── Estratto della pagina
Americani di origine africana, che condividono l’eredità storica della deportazione in schiavitù, iniziata nel 16° sec. e conclusa tre secoli dopo.
Nel Nordamerica i primi Africani giunsero nelle colonie inglesi intorno al 1620 e giuridicamente ebbero all’inizio un trattamento contrattuale non dissimile da quello dei più umili lavoratori bianchi: servi vincolati a un contratto a termine. Ben presto però (nel 1661 in Virginia) furono ridotti a una servitù perpetua che, non essendo prevista dal diritto inglese, li privava di qualsiasi protezione di fronte alla legge. Al contrario di quanto avveniva nell’America Latina, furono negati loro il matrimonio, la famiglia e ogni traccia della propria eredità culturale.
────
── Dati forniti
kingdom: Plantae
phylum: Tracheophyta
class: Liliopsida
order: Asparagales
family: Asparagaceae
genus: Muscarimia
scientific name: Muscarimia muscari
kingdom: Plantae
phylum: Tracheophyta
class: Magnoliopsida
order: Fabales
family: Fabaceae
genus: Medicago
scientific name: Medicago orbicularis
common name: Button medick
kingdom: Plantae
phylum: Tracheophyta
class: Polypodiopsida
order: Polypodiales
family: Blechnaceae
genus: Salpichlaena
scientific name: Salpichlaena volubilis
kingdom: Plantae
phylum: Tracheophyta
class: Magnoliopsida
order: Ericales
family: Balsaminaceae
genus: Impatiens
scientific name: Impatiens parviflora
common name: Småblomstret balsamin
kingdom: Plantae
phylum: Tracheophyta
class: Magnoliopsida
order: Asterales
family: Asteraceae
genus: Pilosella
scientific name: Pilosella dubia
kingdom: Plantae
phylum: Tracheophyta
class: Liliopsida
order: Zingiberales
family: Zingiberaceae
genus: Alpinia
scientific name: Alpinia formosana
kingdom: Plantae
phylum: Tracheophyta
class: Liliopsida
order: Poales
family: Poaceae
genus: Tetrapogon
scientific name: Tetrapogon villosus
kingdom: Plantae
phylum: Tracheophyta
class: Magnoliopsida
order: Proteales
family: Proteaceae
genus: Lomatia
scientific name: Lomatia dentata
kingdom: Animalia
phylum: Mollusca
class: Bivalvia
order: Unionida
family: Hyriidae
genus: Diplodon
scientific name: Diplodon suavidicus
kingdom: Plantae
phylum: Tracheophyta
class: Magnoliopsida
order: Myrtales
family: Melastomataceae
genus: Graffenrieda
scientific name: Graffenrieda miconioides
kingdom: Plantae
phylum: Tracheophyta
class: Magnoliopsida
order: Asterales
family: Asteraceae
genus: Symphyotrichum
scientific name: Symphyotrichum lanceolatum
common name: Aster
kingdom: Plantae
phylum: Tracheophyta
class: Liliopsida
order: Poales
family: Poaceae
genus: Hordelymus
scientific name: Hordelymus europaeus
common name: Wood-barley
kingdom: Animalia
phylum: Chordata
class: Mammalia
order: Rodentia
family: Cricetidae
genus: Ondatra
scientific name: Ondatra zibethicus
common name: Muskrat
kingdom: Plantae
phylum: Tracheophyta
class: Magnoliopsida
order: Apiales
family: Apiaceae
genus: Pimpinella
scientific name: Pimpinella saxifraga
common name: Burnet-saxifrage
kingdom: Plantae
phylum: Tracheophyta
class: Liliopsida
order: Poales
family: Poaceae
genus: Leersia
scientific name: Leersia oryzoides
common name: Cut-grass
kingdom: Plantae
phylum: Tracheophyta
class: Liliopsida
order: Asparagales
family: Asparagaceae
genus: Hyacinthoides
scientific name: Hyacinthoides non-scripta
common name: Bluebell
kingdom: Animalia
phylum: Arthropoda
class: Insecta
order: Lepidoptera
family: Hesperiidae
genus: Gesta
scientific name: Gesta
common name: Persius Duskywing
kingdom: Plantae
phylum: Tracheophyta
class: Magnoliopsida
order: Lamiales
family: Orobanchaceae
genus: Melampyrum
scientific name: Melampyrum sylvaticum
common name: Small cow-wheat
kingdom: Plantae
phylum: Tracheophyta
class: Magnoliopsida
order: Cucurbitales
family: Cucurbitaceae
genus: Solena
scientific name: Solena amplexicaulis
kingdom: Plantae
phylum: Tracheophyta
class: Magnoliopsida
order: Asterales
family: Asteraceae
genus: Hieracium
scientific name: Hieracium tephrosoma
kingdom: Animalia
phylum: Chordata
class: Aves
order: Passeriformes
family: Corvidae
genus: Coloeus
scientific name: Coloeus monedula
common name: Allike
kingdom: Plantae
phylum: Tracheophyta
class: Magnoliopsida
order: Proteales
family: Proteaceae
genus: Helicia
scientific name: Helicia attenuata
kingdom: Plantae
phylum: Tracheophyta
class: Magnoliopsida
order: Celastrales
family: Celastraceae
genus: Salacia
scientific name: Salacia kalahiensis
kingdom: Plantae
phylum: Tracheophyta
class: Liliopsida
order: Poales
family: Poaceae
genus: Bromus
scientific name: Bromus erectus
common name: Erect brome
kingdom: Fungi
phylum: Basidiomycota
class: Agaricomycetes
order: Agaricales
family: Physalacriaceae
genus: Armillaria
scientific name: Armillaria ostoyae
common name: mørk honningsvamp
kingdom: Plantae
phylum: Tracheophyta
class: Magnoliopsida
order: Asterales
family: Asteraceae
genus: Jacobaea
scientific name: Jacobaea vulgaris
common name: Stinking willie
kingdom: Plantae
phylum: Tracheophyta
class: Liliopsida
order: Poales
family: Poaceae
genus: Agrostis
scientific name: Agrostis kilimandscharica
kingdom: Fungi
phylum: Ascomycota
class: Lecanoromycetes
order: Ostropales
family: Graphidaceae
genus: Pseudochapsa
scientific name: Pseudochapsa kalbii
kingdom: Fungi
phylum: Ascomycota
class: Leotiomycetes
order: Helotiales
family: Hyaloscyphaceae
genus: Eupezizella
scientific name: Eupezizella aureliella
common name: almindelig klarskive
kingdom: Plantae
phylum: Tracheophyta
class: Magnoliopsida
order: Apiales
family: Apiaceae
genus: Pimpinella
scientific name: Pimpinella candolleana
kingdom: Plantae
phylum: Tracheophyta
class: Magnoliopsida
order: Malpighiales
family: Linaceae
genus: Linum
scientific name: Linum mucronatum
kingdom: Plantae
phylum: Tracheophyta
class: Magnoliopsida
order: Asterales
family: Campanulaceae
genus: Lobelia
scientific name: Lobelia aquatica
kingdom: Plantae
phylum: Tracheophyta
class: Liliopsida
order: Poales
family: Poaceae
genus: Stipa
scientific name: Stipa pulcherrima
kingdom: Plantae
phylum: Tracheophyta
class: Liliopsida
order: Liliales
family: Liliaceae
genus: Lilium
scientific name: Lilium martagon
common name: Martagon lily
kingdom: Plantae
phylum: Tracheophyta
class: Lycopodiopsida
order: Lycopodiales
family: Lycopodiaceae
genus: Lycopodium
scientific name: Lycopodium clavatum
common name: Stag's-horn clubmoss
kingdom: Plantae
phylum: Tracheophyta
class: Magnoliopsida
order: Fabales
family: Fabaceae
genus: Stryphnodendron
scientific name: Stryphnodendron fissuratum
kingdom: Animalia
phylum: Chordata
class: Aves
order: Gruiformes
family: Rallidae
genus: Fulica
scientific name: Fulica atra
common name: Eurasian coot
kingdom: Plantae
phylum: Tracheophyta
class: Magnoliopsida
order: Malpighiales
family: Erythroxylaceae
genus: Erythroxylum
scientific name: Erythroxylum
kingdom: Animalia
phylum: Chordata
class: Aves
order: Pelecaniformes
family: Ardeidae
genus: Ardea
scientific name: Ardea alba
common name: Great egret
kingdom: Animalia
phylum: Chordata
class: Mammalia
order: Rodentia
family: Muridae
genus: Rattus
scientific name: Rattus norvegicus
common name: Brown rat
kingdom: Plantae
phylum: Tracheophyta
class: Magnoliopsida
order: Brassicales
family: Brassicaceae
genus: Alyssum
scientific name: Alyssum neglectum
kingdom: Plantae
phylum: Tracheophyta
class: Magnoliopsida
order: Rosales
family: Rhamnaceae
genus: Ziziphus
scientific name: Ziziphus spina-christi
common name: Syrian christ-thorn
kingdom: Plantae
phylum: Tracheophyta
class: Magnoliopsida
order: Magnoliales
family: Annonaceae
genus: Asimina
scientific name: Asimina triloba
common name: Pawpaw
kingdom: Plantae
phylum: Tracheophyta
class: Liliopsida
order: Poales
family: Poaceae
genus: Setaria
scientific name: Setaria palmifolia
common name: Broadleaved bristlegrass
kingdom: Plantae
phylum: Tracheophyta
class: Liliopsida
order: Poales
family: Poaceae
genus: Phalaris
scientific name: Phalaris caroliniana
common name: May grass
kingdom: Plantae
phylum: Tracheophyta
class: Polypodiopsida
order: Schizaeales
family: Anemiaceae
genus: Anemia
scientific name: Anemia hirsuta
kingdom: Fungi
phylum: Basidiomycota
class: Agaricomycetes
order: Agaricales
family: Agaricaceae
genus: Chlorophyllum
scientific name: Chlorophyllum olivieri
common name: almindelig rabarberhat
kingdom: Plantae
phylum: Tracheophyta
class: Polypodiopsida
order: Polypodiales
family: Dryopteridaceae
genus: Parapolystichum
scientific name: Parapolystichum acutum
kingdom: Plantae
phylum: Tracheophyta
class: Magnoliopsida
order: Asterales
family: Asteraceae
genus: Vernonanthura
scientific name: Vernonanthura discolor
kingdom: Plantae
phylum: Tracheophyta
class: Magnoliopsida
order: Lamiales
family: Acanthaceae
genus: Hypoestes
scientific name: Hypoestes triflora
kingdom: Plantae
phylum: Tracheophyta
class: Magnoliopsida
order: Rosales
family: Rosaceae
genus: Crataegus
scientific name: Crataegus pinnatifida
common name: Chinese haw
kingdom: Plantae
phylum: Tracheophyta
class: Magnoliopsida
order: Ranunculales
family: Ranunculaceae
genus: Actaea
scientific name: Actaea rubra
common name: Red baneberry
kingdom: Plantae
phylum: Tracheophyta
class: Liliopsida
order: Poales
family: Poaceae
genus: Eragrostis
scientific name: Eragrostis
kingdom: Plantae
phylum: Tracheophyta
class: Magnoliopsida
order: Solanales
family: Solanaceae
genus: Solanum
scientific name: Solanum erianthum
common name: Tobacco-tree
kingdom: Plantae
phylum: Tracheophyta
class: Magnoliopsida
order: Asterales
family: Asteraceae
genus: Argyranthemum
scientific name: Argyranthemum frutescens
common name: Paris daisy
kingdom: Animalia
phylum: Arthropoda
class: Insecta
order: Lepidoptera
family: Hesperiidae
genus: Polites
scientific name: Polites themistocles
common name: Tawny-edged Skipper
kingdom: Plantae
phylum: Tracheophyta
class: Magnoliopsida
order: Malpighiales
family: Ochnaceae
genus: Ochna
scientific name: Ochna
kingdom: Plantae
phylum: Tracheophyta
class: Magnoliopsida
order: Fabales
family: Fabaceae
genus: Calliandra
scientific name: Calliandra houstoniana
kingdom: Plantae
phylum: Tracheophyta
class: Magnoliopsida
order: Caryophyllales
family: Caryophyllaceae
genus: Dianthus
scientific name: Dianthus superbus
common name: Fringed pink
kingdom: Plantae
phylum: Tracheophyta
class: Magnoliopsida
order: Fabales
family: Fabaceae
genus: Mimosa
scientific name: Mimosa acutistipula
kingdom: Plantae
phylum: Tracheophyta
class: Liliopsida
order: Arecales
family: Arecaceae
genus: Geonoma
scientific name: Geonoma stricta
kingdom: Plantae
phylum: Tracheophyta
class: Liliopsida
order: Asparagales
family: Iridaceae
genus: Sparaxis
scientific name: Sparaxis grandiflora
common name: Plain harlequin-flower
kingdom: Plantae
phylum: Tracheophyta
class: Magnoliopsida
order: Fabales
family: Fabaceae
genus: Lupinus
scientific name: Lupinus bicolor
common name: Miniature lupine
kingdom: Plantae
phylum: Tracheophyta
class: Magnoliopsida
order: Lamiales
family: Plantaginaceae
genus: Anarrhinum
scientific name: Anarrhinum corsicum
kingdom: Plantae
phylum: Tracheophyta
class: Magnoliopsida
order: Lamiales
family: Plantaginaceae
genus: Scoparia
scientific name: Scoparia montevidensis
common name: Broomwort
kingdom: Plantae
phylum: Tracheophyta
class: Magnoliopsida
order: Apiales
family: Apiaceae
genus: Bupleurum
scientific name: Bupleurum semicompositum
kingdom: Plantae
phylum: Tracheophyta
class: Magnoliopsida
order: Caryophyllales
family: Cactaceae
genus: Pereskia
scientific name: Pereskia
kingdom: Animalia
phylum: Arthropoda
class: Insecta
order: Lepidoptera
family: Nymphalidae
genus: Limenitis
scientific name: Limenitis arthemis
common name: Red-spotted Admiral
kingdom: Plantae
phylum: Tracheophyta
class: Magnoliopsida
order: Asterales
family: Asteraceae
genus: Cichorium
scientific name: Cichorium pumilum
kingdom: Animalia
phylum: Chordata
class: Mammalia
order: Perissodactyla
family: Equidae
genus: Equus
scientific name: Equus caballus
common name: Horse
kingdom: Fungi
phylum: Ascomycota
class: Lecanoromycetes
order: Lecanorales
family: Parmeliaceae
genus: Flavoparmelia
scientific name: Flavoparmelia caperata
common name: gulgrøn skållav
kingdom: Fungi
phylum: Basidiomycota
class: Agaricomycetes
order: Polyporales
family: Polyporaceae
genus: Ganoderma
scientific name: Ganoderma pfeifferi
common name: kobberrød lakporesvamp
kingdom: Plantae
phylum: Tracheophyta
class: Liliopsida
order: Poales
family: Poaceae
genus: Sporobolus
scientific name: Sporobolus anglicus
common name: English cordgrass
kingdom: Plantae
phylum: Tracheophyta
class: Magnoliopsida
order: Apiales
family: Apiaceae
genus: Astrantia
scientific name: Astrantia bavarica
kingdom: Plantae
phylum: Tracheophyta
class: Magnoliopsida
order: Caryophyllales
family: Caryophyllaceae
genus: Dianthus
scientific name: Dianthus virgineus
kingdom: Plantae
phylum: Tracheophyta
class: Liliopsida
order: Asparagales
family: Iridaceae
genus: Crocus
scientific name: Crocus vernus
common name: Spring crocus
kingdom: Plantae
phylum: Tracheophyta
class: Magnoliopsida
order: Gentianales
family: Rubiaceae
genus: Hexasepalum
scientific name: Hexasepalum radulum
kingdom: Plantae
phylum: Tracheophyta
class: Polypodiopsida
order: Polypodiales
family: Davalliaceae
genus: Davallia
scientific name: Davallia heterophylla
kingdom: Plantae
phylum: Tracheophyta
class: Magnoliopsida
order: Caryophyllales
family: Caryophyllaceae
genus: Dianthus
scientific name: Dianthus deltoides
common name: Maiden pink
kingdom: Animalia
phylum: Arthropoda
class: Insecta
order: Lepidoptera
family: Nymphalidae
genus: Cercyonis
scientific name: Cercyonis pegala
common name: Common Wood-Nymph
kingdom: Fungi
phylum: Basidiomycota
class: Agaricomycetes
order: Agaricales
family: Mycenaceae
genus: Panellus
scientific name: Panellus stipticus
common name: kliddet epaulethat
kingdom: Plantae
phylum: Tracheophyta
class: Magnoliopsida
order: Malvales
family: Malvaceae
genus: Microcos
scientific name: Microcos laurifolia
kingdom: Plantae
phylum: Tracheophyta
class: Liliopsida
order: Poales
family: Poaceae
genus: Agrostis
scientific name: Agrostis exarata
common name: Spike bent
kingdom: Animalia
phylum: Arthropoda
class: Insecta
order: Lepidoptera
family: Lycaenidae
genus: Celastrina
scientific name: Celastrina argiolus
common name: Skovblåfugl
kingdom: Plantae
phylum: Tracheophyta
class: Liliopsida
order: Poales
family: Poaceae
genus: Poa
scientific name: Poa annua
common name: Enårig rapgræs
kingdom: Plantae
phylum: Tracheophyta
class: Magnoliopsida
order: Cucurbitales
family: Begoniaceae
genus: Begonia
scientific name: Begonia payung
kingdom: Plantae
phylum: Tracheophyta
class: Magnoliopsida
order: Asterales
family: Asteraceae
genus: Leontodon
────
== Consegna ==
Modifichi il passo del testo sugli Americani di origine africana compreso tra "Americani di origine" e "propria eredità culturale.", estremi inclusi, riscrivendolo con "Maryland" al posto di "Virginia".

== Soluzione svolta ==
Americani di origine africana, che condividono l’eredità storica della deportazione in schiavitù, iniziata nel 16° sec. e conclusa tre secoli dopo.
Nel Nordamerica i primi Africani giunsero nelle colonie inglesi intorno al 1620 e giuridicamente ebbero all’inizio un trattamento contrattuale non dissimile da quello dei più umili lavoratori bianchi: servi vincolati a un contratto a termine. Ben presto però (nel 1661 in Maryland) furono ridotti a una servitù perpetua che, non essendo prevista dal diritto inglese, li privava di qualsiasi protezione di fronte alla legge. Al contrario di quanto avveniva nell’America Latina, furono negati loro il matrimonio, la famiglia e ogni traccia della propria eredità culturale.